Last year’s announcement that scientists had sequenced the human genome highlighted both the potential of genomics-related technologies and the speed with which they are evolving in the biopharmaceuticals industry. Most observers and analysts have been banking on the "new biology" to create innovative new drugs, and quickly. Yet far less attention has been paid to the enormous business challenges these new technologies pose for the industry. Recent research conducted jointly by McKinsey and Lehman Brothers suggests that over the next five years, the new biology could raise R&D costs substantially—in some cases to twice their current annual levels. Since pharmaceuticals companies spend as much as 20 percent of their annual sales on R&D, these potential budget increases may put substantial pressure on earnings.

Why the coming cost squeeze? To put the problem simply, attempts to use today’s relatively immature technology to explore the novel drug targets that genomics is uncovering will raise failure rates for drugs further down the development pipeline—during the most costly phase of the R&D process. These higher failure rates are also likely to stretch out the arrival timetable for the flood of new drugs that genomics is expected to yield.

Our perspective is rooted in exhaustive interviews with biopharmaceuticals executives and academic thinkers, as well as in-depth economic and benchmark analysis. From this foundation, we developed an industry-based productivity model of new-biology R&D strategies. At each step of the process, our model captures the cost of developing a drug and the probability that it can be developed successfully. The model represents the emerging worst-case scenario from an aggregate industry perspective; individual companies may actually find themselves in somewhat different situations.

Most biopharmaceuticals companies focus their R&D efforts on discovering novel targets: the biological mechanisms, usually receptors or enzymes in human cells, through which drugs work. As recently as five years ago, the research community knew of only 500 such targets. As the number of drugs oriented to the same targets increased, the opportunities they created began to dwindle. High-throughput genomics technologies are opening up vast new opportunities that will make it possible for researchers to find novel targets quickly, from a universe of as many as 10,000. Each year, a pharmaceuticals company using the new biology can now evaluate up to 200 targets, the majority of them new.

No doubt, the new biology has accelerated the process of discovering novel targets. But a fair degree of immaturity still characterizes many of the technologies—such as functional genomics, proteomics, and bioinformatics—that play critical roles in efforts to determine the biological functions of the targets and to translate that knowledge into drugs.

This problem complicates R&D in several ways. First, the biological functions of novel targets are less well understood than those of more traditional ones: the average number of academic citations in the published literature per target, for example, decreased from 100 in 1990 to 8 in 1999 because of the rapid pace of discovery. Most pharmaceuticals companies are therefore pushing drugs through the R&D pipeline without fully understanding the physiological consequences of their interactions with their intended targets.

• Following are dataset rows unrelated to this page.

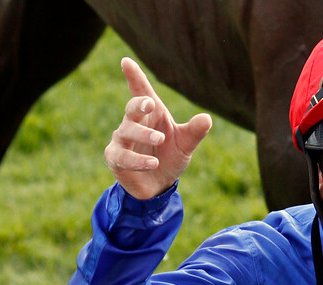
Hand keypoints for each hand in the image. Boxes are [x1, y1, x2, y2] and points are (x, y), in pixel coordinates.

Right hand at [104, 57, 211, 199]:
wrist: (158, 184)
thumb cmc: (170, 156)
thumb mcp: (185, 143)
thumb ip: (195, 131)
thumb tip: (207, 118)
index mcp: (151, 114)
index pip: (141, 91)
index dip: (134, 77)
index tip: (126, 61)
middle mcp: (134, 123)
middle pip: (132, 108)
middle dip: (138, 104)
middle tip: (150, 103)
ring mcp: (122, 140)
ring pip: (127, 131)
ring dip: (143, 134)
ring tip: (160, 138)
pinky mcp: (116, 158)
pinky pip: (123, 156)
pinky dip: (138, 159)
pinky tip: (153, 163)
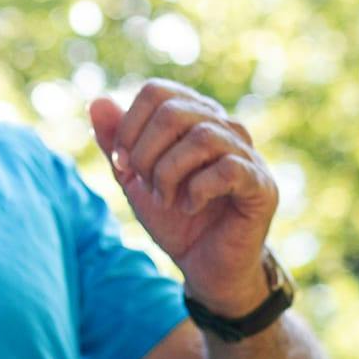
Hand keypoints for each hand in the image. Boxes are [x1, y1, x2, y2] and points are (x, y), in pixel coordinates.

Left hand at [90, 80, 279, 314]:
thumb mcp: (135, 179)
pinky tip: (190, 207)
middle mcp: (224, 126)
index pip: (156, 92)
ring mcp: (246, 153)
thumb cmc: (175, 219)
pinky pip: (227, 169)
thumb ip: (116, 142)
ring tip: (167, 200)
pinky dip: (197, 190)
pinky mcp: (261, 184)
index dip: (128, 127)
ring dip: (169, 174)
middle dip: (146, 154)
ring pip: (201, 137)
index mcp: (194, 117)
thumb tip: (98, 100)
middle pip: (173, 112)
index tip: (122, 165)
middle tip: (146, 186)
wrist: (204, 266)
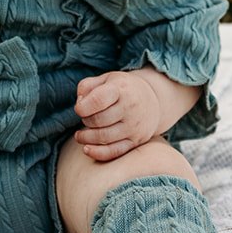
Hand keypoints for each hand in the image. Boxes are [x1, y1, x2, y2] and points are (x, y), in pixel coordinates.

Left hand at [73, 68, 197, 161]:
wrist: (152, 101)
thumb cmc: (122, 89)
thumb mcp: (105, 79)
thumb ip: (87, 87)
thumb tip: (79, 104)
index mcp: (121, 89)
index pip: (98, 100)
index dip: (82, 107)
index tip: (79, 108)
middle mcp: (130, 107)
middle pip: (99, 120)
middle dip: (86, 121)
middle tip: (85, 118)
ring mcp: (134, 126)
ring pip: (104, 137)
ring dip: (87, 138)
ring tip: (81, 134)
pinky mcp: (136, 141)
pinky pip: (114, 151)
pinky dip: (97, 153)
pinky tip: (87, 148)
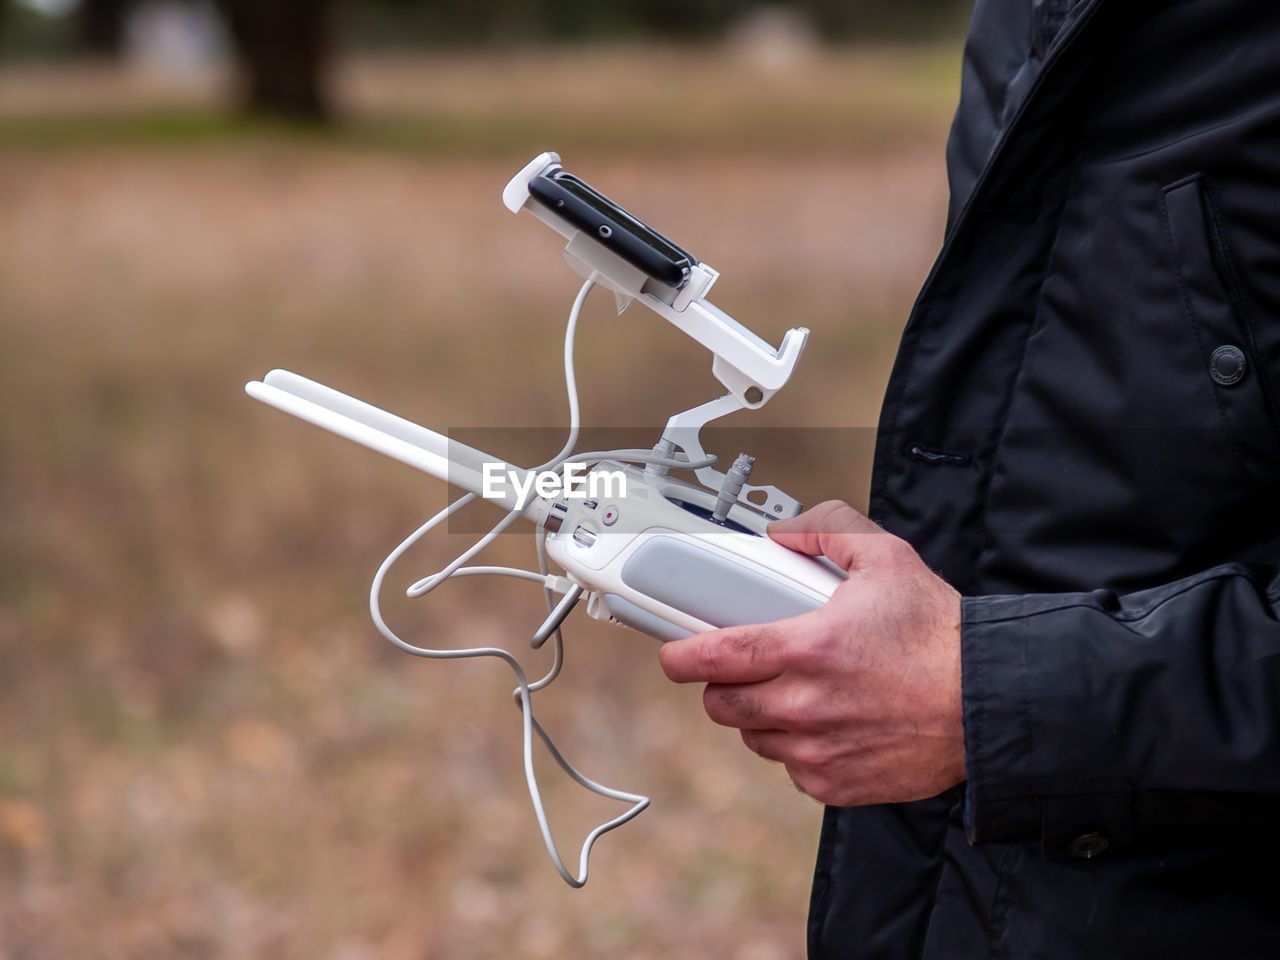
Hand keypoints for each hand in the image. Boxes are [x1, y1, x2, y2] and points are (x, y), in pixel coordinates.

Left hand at [658, 500, 964, 805]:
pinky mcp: (835, 785)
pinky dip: (798, 749)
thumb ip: (828, 532)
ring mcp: (817, 751)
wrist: (991, 703)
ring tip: (798, 693)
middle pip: (721, 704)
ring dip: (761, 716)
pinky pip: (791, 768)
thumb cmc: (941, 635)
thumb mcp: (888, 559)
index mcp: (807, 648)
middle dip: (724, 684)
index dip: (681, 656)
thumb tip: (786, 533)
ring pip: (753, 737)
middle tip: (747, 668)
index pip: (713, 658)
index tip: (673, 655)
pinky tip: (828, 725)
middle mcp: (804, 705)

Moreover, traditional chemical technologies may not be sufficient to develop drugs that interact with novel targets. Pharmaceuticals companies will have to develop drugs with novel chemistries, which may have unpredictable pharmacological and toxicological effects. As a result, there will be far greater uncertainty during a drug’s clinical development phases, historically the most expensive parts of research and development.

Our model of the new-biology pipeline begins in the year 2000, and it assumes current costs, performance levels, and technology. We estimate that during phase two, the probability of success for novel targets identified through the techniques of the new biology will range from 15 to 30 percent (for the purpose of modeling we assumed 30 percent). Under this model, a typical pharmaceuticals company could increase its yearly R&D output to 3.6 new drugs, up from 2, but would also have a higher attrition rate (Exhibit 1).

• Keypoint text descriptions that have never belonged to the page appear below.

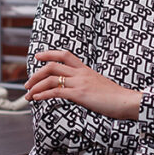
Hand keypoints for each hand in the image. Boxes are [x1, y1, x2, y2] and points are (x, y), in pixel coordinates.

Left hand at [24, 50, 142, 119]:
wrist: (126, 101)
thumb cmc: (114, 96)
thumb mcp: (98, 84)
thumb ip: (86, 83)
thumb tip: (75, 89)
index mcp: (85, 69)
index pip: (65, 55)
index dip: (49, 53)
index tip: (38, 56)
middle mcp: (80, 73)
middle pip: (52, 66)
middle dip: (36, 74)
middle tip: (27, 83)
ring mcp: (80, 83)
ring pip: (51, 79)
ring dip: (36, 86)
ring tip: (28, 95)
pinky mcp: (80, 94)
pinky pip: (56, 92)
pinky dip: (43, 94)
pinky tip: (37, 98)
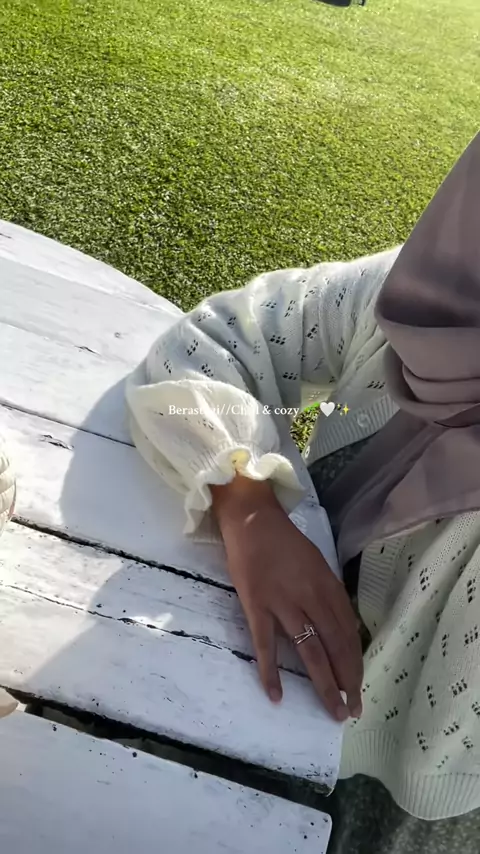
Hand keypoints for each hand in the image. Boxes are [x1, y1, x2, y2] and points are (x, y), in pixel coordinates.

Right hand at [211, 477, 362, 721]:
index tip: (358, 688)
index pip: (348, 633)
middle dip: (346, 682)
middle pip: (335, 646)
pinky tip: (276, 696)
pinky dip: (271, 672)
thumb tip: (340, 627)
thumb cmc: (284, 542)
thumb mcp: (316, 564)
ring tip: (331, 711)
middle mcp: (312, 597)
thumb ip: (327, 594)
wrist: (252, 518)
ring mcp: (284, 603)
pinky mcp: (256, 605)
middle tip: (351, 711)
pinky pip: (265, 645)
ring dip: (323, 684)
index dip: (355, 663)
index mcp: (328, 587)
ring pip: (310, 651)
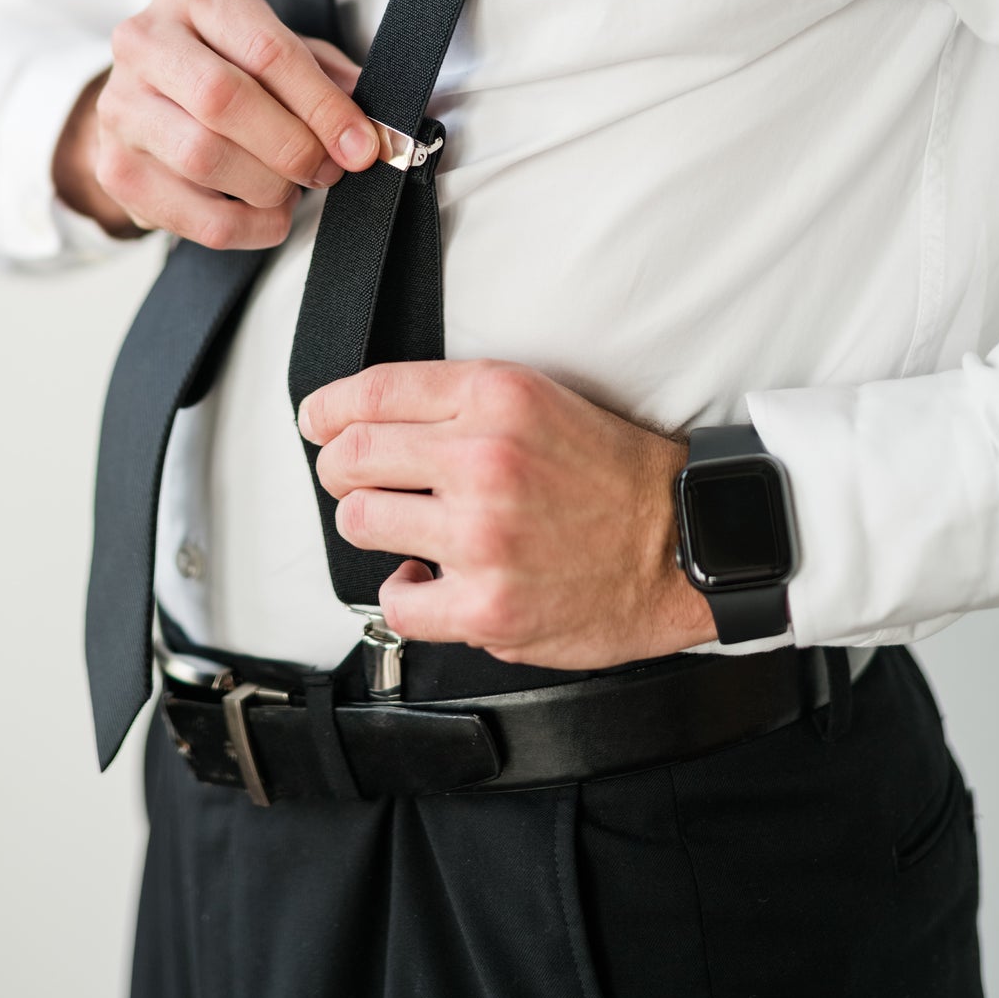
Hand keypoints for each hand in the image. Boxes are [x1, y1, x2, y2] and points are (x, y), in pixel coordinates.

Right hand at [52, 0, 377, 246]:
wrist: (148, 94)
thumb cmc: (223, 63)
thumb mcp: (273, 46)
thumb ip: (324, 77)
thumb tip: (370, 129)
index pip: (265, 49)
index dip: (321, 105)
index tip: (359, 143)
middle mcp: (144, 41)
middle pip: (224, 99)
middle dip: (291, 144)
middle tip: (326, 168)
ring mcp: (120, 105)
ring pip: (203, 157)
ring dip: (268, 186)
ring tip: (290, 187)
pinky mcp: (114, 167)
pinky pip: (191, 214)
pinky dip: (245, 226)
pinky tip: (265, 213)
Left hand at [300, 360, 717, 666]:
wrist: (681, 543)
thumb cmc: (610, 474)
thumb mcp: (538, 400)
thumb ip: (456, 403)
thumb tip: (363, 418)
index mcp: (496, 398)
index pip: (372, 392)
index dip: (327, 409)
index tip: (316, 421)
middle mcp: (484, 459)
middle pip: (351, 454)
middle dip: (341, 468)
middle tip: (358, 480)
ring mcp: (483, 535)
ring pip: (361, 521)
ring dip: (374, 526)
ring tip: (409, 530)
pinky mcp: (487, 605)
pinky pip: (396, 600)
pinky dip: (405, 594)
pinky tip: (432, 581)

Higher attrition will push cost pressures for the industry up to their zenith within five years. These pressures will subside within a decade as critical technologies mature. We assumed that in the year 2000, the industry would adopt the new-biology strategy for the early stages of R&D and that products would progress through the pipeline over the next ten years. In a scenario with only a minimal improvement in technology, the average pharmaceuticals company’s annual R&D budget for its output of new drugs should double, from $800 million in 2000 to $1.6 billion in 2005, and then decrease to $1.2 billion by 2010. In a scenario with a moderate improvement in technology, an average pharmaceuticals company’s annual R&D budget for its output of new drugs would increase to $1.3 billion by 2005 and decrease to $700 million by 2010 (Exhibit 2).

The technologies that are expected to have the most substantial effect on productivity as they mature include proteomics, bioinformatics, predictive toxicology, and pharmacogenomics.¹ In the interim, however, the short-term cost pressures discussed in this article will create real challenges for the biopharmaceuticals industry. The winners and losers in this high-stakes game may be differentiated by strategic research and development choices, such as portfolio-management decisions and the mix of new targets—as well as by choices lying outside R&D, such as licensing deals and product-lifestyle management.